4. Summary and Conclusions

This paper presents the experimental results of a study which focuses on the effect of SS on CTBs that contain lead-zinc smelting slag. It is found that SS can cause an activation effect and increase the strength value of CTB made of Portland cement and lead-zinc smelting slag. This activation includes the refinement of the pore structure of CTB, the formation of more cement hydration products in the CTBs, and the acceleration of the binder hydration process, which has been confirmed by the results of microstructural analyses (MIP, TG/DTG, and XRD) and electrical conductivity (EC) monitoring, respectively.

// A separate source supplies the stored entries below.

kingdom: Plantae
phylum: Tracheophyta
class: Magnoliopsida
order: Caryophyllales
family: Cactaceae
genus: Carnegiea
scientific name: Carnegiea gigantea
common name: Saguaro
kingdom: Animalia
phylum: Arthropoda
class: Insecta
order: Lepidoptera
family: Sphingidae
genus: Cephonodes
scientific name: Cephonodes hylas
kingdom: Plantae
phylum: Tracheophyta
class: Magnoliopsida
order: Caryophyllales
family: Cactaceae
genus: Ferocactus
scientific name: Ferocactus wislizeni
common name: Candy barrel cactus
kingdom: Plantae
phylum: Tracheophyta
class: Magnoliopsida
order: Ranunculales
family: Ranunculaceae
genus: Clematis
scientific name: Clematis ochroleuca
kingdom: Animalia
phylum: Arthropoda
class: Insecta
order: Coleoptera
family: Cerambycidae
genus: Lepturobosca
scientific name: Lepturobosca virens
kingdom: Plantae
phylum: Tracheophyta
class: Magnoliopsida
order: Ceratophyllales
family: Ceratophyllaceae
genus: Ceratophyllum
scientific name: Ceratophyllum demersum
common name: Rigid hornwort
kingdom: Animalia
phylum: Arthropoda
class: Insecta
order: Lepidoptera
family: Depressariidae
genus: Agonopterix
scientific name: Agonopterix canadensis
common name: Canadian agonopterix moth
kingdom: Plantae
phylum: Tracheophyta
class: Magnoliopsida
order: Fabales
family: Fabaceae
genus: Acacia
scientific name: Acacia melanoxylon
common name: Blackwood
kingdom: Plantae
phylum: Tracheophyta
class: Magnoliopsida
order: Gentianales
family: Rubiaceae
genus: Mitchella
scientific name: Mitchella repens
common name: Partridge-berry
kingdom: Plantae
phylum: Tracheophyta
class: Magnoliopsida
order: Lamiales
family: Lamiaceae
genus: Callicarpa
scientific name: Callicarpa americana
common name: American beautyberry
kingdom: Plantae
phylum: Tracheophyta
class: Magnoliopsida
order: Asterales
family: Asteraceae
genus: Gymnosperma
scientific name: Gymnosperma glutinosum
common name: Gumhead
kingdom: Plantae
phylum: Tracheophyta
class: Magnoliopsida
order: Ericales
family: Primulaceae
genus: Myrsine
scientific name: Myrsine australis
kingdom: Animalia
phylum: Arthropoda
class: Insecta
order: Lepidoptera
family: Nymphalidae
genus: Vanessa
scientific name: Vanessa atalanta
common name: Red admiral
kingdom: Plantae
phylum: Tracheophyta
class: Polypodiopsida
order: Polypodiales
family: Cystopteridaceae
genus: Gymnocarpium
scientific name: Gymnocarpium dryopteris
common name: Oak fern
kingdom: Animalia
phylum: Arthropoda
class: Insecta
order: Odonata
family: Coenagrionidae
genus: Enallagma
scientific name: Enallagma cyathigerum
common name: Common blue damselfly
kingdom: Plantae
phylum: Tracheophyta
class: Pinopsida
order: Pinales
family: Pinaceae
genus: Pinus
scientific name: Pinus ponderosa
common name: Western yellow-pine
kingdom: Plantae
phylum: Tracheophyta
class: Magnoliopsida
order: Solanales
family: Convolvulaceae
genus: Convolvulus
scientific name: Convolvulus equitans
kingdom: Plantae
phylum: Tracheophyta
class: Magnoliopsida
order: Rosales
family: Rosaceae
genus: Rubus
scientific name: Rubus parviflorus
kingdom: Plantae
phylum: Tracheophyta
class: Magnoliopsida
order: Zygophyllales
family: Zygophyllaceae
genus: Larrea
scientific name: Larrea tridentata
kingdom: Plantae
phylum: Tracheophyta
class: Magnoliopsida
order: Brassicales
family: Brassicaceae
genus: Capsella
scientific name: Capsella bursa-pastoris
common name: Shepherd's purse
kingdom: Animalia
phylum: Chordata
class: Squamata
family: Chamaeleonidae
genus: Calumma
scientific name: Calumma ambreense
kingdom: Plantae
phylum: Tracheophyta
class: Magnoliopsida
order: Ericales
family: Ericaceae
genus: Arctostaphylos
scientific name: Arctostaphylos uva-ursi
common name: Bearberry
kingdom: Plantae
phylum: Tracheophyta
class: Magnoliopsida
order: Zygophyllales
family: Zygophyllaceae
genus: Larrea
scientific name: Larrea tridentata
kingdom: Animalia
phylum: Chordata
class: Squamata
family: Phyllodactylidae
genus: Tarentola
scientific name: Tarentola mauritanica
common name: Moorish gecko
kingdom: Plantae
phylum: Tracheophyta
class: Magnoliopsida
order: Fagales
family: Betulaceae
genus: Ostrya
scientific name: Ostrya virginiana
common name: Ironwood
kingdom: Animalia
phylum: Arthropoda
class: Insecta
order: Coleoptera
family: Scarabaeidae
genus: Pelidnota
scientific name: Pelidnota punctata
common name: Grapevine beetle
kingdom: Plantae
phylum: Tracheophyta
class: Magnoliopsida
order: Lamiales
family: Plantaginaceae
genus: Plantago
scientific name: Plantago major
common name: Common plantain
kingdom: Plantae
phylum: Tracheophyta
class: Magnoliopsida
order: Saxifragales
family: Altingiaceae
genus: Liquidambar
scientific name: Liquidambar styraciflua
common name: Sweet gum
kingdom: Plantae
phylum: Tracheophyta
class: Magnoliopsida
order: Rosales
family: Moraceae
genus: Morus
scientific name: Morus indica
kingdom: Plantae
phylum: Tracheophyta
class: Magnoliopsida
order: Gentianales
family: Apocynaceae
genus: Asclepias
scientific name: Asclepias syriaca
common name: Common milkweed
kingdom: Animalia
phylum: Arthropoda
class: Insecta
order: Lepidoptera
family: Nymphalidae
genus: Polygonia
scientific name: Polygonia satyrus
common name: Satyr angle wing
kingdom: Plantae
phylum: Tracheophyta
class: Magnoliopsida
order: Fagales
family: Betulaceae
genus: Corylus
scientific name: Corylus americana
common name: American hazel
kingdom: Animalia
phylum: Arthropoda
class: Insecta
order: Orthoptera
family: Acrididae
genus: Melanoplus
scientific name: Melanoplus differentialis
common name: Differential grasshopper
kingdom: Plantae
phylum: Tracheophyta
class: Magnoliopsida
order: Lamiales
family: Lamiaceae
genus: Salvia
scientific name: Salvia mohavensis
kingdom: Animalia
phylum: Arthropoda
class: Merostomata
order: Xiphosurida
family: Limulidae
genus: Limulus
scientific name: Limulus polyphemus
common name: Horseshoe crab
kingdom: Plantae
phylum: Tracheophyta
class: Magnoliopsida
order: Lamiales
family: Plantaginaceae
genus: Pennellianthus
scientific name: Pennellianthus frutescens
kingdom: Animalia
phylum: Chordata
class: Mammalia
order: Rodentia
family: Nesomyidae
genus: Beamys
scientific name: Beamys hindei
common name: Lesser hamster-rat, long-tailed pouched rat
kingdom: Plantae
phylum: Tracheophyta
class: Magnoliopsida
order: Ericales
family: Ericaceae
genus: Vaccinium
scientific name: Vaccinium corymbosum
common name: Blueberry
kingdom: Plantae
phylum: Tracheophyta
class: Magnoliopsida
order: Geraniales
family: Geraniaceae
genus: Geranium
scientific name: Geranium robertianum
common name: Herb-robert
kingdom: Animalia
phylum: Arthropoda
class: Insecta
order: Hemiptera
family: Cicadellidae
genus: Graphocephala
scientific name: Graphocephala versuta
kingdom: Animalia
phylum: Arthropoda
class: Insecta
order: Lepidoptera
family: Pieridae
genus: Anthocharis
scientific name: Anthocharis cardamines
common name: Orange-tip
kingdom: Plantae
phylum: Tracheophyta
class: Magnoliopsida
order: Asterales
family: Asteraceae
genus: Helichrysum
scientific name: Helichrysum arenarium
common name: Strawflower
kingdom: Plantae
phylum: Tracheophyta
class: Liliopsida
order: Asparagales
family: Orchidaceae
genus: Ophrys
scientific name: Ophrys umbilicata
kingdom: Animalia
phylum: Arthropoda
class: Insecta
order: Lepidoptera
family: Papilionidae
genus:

It can be concluded that the SS can cause an active effect on CTBs that contain lead-zinc smelting slag.

Conflicts of Interest

The authors declare that they have no conflicts of interest.

Acknowledgments

This research was supported by the International Science & Technology Cooperation Program of China (no. 2014DFA70760), the National Key Research and Development Program of China (2016YFC0600709 and YS2017YFGH000511), and the Youth Science and Technology Innovation Fund Project of BGRIMM (Q-28).